Autoencoders are Thought Machines

Intelligence might be thought of as the ability to compress information. Learning then is being able to find useful compressions of larger concepts that can be queried or accessed in an efficient way. What learning about something feels like is a sort of grinding process of trying to find a representation of the concept that works for the way our Brain is wired and for the reason which we are attempting to understand this concept. What I find rather interesting about learning and the thoughts that arise whilst trying to learn, is the place your mind goes in between the “first look” and the “aha!” moments. Autoencoders seem to be one way for computers to form these connections, boiling down the original data they are given into a useful compression.

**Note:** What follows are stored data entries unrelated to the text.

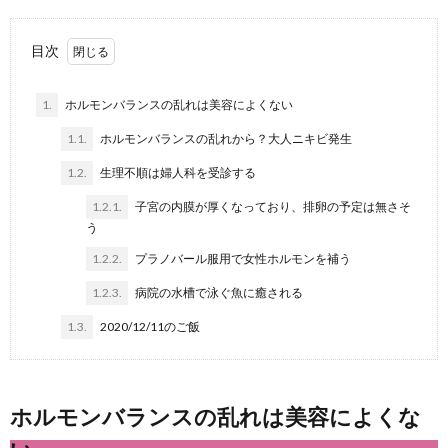
目次
1.
ホルモンバランスの乱れは美容によくない
1.1.
ホルモンバランスの乱れから？大人ニキビ発生
1.2.
生理不順は婦人科を受診する
1.2.1.
子宮の内膜が厚くなっており、排卵の予定は無さそ
う
1.2.2.
プラノバール服用で女性ホルモンを補う
1.2.3.
病院の水槽で泳ぐ魚に癒される
1.3.
2020/12/11のご飯
ホルモンバランスの乱れは美容によくな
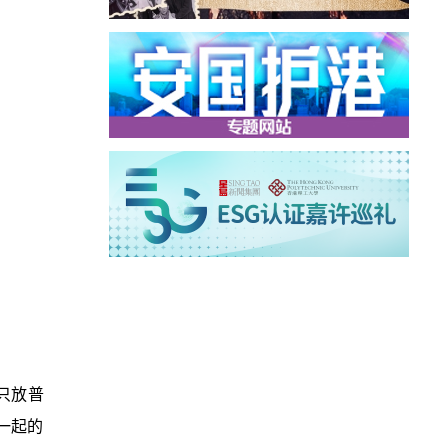
只放普
一起的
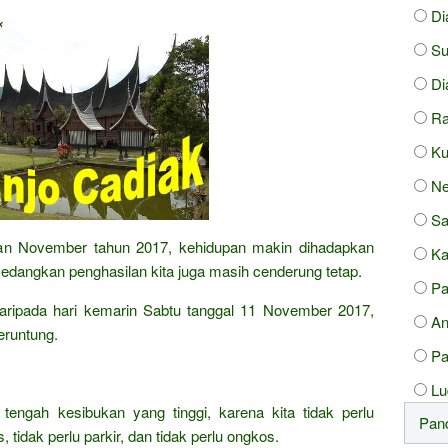
Di
Su
Di
Ra
Ku
Ne
Sa
ulan November tahun 2017, kehidupan makin dihadapkan
Ka
edangkan penghasilan kita juga masih cenderung tetap.
Pa
k daripada hari kemarin Sabtu tanggal 11 November 2017,
An
eruntung.
P
Lu
 tengah kesibukan yang tinggi, karena kita tidak perlu
 tidak perlu parkir, dan tidak perlu ongkos.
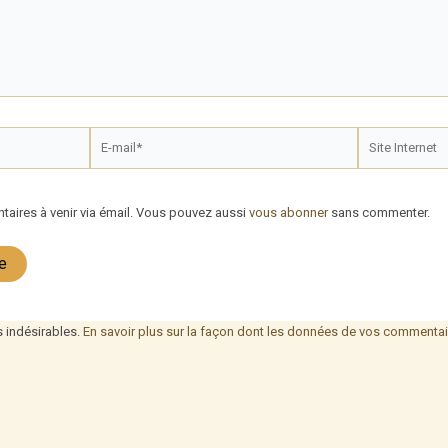
E-
Site
mail*
Internet
aires à venir via émail. Vous pouvez aussi
vous abonner
sans commenter.
s indésirables.
En savoir plus sur la façon dont les données de vos commentair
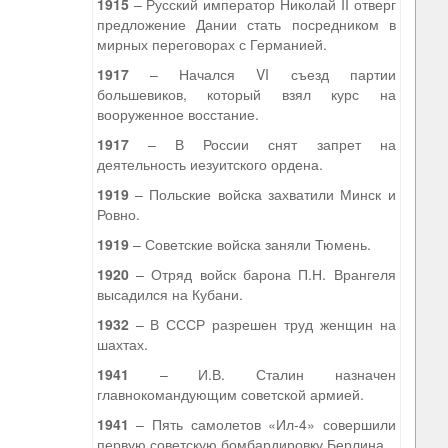
1915
– Русский император Николай II отверг
предложение Дании стать посредником в
мирных переговорах с Германией.
1917
– Начался VI съезд партии
большевиков, который взял курс на
вооруженное восстание.
1917
– В России снят запрет на
деятельность иезуитского ордена.
1919
– Польские войска захватили Минск и
Ровно.
1919
– Советские войска заняли Тюмень.
1920
– Отряд войск барона П.Н. Врангеля
высадился на Кубани.
1932
– В СССР разрешен труд женщин на
шахтах.
1941
– И.В. Сталин назначен
главнокомандующим советской армией.
1941
– Пять самолетов «Ил-4» совершили
первую советскую бомбардировку Берлина.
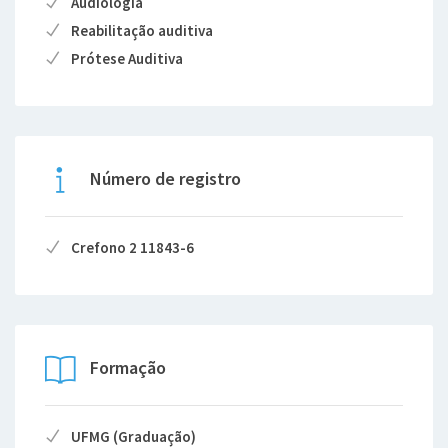
Audiologia
Reabilitação auditiva
Prótese Auditiva
Número de registro
Crefono 2 11843-6
Formação
UFMG (Graduação)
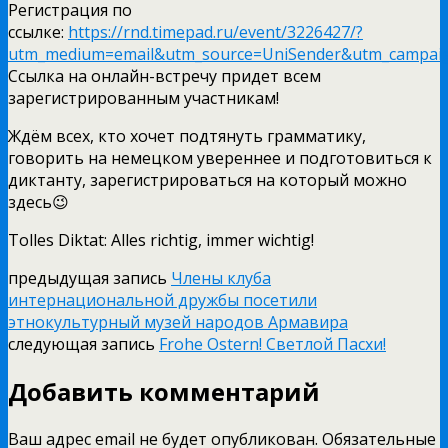
Регистрация по
ссылке:
https://rnd.timepad.ru/event/3226427/?
utm_medium=email&utm_source=UniSender&utm_campai
Ссылка на онлайн-встречу придет всем
зарегистрированным участникам!
Ждём всех, кто хочет подтянуть грамматику,
говорить на немецком увереннее и подготовиться к
диктанту, зарегистрироваться на который можно
здесь😉
Tolles Diktat: Alles richtig, immer wichtig!
предыдущая запись
Члены клуба
интернациональной дружбы посетили
этнокультурный музей народов Армавира
следующая запись
Frohe Ostern! Светлой Пасхи!
Добавить комментарий
Ваш адрес email не будет опубликован.
Обязательные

The Godfather of Artificial Intelligence, Geoffrey Hinton is infamous for his colorful intuitions that describe phenomena in ways that just click. This has two effects;

  1. it makes learning fun (and therefore concepts are sticky)
  2. the understanding attained through a rich intuition leads to richer understanding.

One brilliant example of this style is presented in this lecture- https://youtu.be/zl99IZvW7rE with the particularly pertinent bit running from about 16:20 to 16:50. (this way of spitting facts was moving enough for me to write this post, so strong intuitions either from first principles or by analogy are brilliant)

​ ​

The jist of the intuition:

  • Encoders compress real world observations into a thought
  • Decoders expand thoughts into real world data (i.e. if you see cat in an image the decompression of the representation of cat could be writing the word “cat” or saying “that is a cat”)
  • Thoughts = Latent Representations
  • Autoencoders, whilst dealing with multi-modal datasets (e.g. captioning images) are effectively generating thoughts about what they see and translating that into a different real-world expression of the same concept (see this image from this repo)

The romance behind the intuition:

The “Latent Representation” that an Encoder creates works out to function similarly to the way we have thoughts — thoughts are not fully described if one tries to express their meaning in real-world data like speaking or writing. (i.e. thoughts are encapsulations of concepts at a lower level than real-world data like language or images which are much more rich, not as compressed) A romantic quote attributed to the Universe’s friend Albert Einstein goes something like “To sense that behind anything that can be experienced there is a something that our minds cannot grasp, whose beauty and sublimity reaches us only indirectly… This is Religiousness.” From this one might glean a take on what ideas are — the useful bits of the input data that our Brain receives (famously the “thought handling” or conscious part of our Brain is only able to handle about 40-50 bits of information per second, a little bit smaller than the estimated 11 million bits the whole brain can handle per second). Therefore we might come to think that Autoencoders, and by extension neural nets, are quite literally a simulation of Human thinking (as they were intended to be) and that to better understand the phenomena they pose we need to develop richer understandings of what is going on internally to us (and the nets) with more awesome intuitions.